The Nation's Health

What's for breakfast?

Breakfast, for some reason, seems to be the toughest meal of the day for many people.

I think it's because the quest for sweet has dominated the American breakfast for so long, with its half-century legacy of cartoon character-festooned breakfast cereals; baked flour products like pancakes, waffles, and English muffins; more recently, "healthy" alternatives like bran muffins and oat waffles.
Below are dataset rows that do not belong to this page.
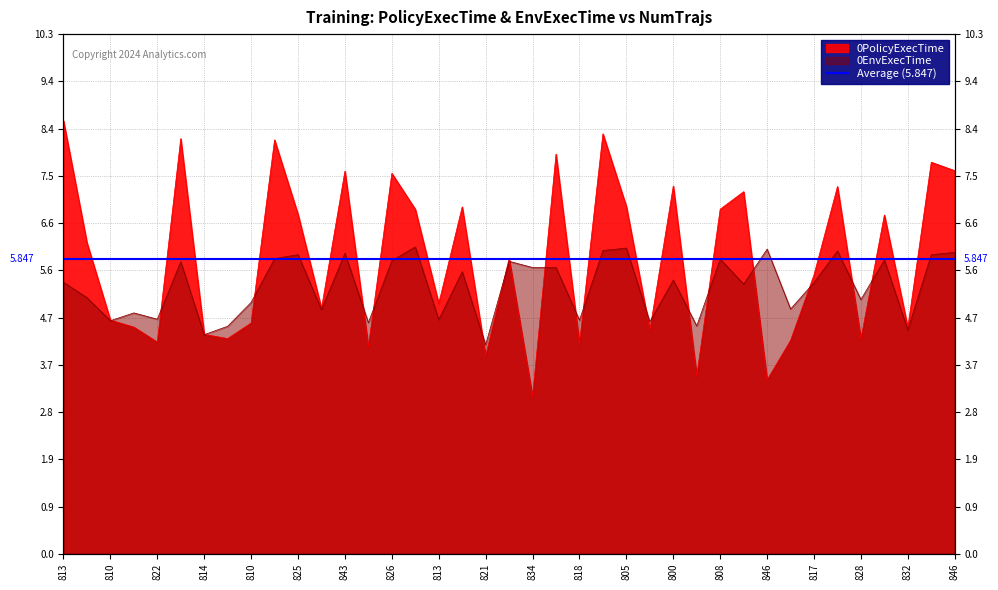

What is the sum of the 0PolicyExecTime values at 804 and 805?

14.2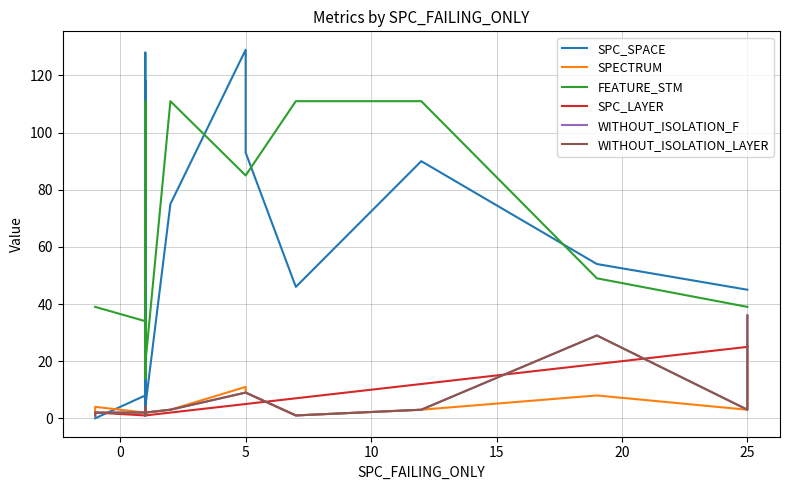

Which series has the largest total across all categories?

FEATURE_STM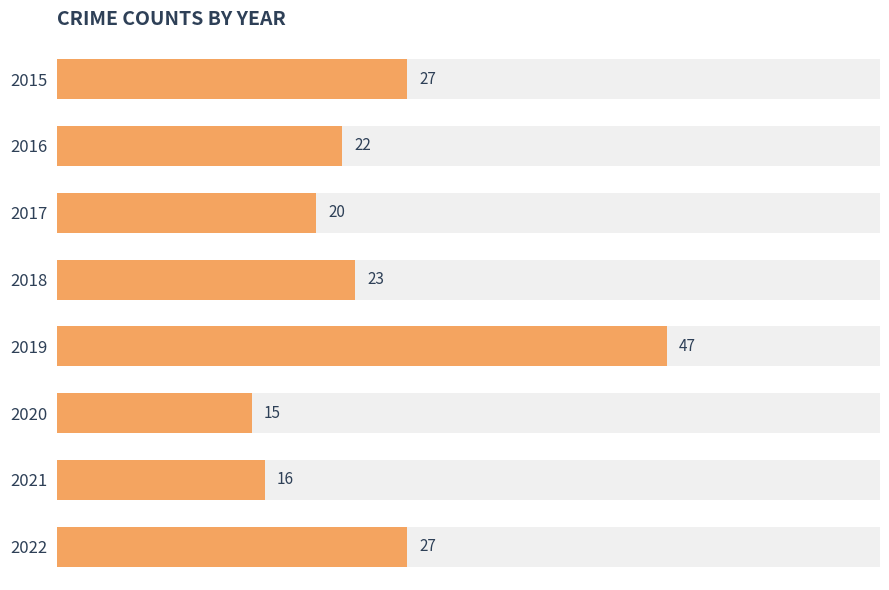

What is the average value?

25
This breakfast lifestyle has also contributed to the obesity and diabetes ("diabesity") epidemic. Breakfasts of wheat- or corn-based cereals, even those labeled "heart healthy," fruit, and whole grain breads are guaranteed paths to low HDL cholesterol, high triglycerides, flagrant small LDL, increased inflammatory responses, high blood pressure, and higher blood sugar. Such foods also make you tired, make your abdominal fat grow (wheat belly), and increase appetite so that you want more.

So what can you eat for breakfast that doesn't provoke these patterns?

I will never pretend to be terribly clever in creating meal menus, but I can tell you what has worked for me and many of my patients. Be warned: It may require you to suspend your previous notions of what "should" be included in a list of breakfast foods.

Here are some examples that you may find helpful:

--Raw nuts--one or several handfuls of raw almonds, walnuts, pecans, pistachios
--Cheeses--the real, traditional sorts like gouda, goat, Swiss, edam, etc. (not Velveeta, Cheez Whiz, etc.)
--Eggs, Egg Beaters--and "spice" them up with sun-dried tomatoes, salsa, olives, tapenades, olive oil, onions, green peppers, etc.
--Yogurt (real, of course), cottage cheese
--Ground flaxseed, oat bran--as hot cereals or added to yogurt, cottage, or other foods. Esp. helpful for reducing both total LDL and the proportion of small LDL.
--Oatmeal--slow-cooked, not the instant nonsense.
--Soups--great for winter.
--Dinner foods--chicken, beef, fish, green beans, asparagus, tomatoes, etc., most easily added by saving left-overs from dinner. You'll be surprised how filling dinner foods eaten at breakfast can be.

It's really not that tough. It just means selecting from an entirely different list of foods than you might be accustomed to.